Офицер очень деликатно устранился. Княгиня была поражена, оскорблена и решилась узнать, в чем дело. Сестра офицера, с которой говорила сама Natalie и которая дала слово брату ничего не передавать княгине, рассказала все компаньонке. Разумеется, та тотчас же донесла.
Княгиня чуть не задохнулась от негодованья. Не зная, что делать, она приказала молодой девушке идти к себе наверх и не казаться ей на глаза; недовольная этим, она велела запереть ее дверь и посадила двух горничных для караула. Потом, она написала к своим братьям и одному из племянников записки и просила их собраться для совета, говоря, что она так расстроена и огорчена, что не может ума приложить к несчастному делу, ее постигшему. Отец мой отказался, говоря, что у него своих забот много, что вовсе не нужно придавать случившемуся такой важности и что он плохой судья в делах сердечных. Сенатор и Д. П. Голохвастов явились на другой день вечером, по зову.
Долго толковали они, ни в чем не согласились и наконец потребовали арестанта. Молодая девушка взошла; но это была не та молчаливая, застенчивая сирота, которую они знали. Непоколебимая твердость и безвозвратное решение были видны в спокойном и гордом выражении лица; это было не дитя, а женщина, которая шла защищать свою любовь — мою любовь.
Вид «подсудимой» смешал ареопаг. Им было неловко; наконец Дмитрий Павлович, l’orateur de la famille[201], изложил пространно причину их съезда, горесть княгини, ее сердечное желание устроить судьбу своей воспитанницы и странное противудействие со стороны той, в пользу которой все делается. Сенатор подтверждал головой и указательным пальцем слова племянника. Княгиня молчала, сидела отвернувшись и нюхала соль.
«Подсудимая» все выслушала и простодушно спросила, чего от нее требуют.
— Мы весьма далеки от того, чтоб что-нибудь требовать, — заметил племянник, — мы здесь по воле тетушки, для того, чтоб дать вам искренний совет. Вам представляется партия, превосходная во всех отношениях.
— Я не могу ее принять.
— Какая же причина на это?
— Вы ее знаете.
Оратор семейства немного покраснел, понюхал табаку и, щуря глаза, продолжал:
— Тут есть очень многое, против чего можно бы возражать, — я обращаю ваше внимание на шаткость ваших надежд, Вы так давно не видались с нашим несчастным Alexandr’ом, он так молод, горяч — уверены ли вы?..
— Уверена.
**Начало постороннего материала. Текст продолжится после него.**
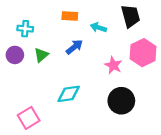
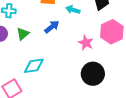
cyan diamond: (69, 94) -> (34, 66), moved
Да и какие бы намерения его ни были, я не могу переменить своих.
Племянник исчерпал свою латынь; он встал, говоря:
— Дай бог, дай бог, чтоб вы не раскаялись! Я очень боюсь за ваше будущее.
Сенатор морщился; к нему-то и обратилась теперь несчастная девушка.
— Вы, — сказала она ему, — показывали мне всегда участие, вас я умоляю, спасите меня, сделайте что хотите, но избавьте меня от этой жизни. Я ничего никому не сделала, ничего не прошу, ничего не предпринимаю, я только отказываюсь обмануть человека и погубить себя, выходя за него замуж. Что я за это терплю, нельзя себе представить, мне больно, что я должна это высказать в присутствии княгини, но выносить оскорбления, обидные слова, намеки ее приятельницы выше моих сил. Я не могу, я не должна позволить, чтоб во мне был оскорблен…
Нервы взяли свое, и слезы градом полились из ее глаз; Сенатор вскочил и, взволнованный, ходил по комнате.
В это время компаньонка, кипевшая от злобы, не выдержала и сказала, обращаясь к княгине:
— Какова наша скромница-то — вот вам и благодарность!
— О ком она говорит? — закричал Сенатор. — а? Как это вы, сестрица, позволяете, чтоб эта, черт знает кто такая, при вас так говорила о дочери вашего брата? Да и вообще, зачем эта шваль здесь? Вы ее тоже позвали на совет? Что она вам — родственница, что ли?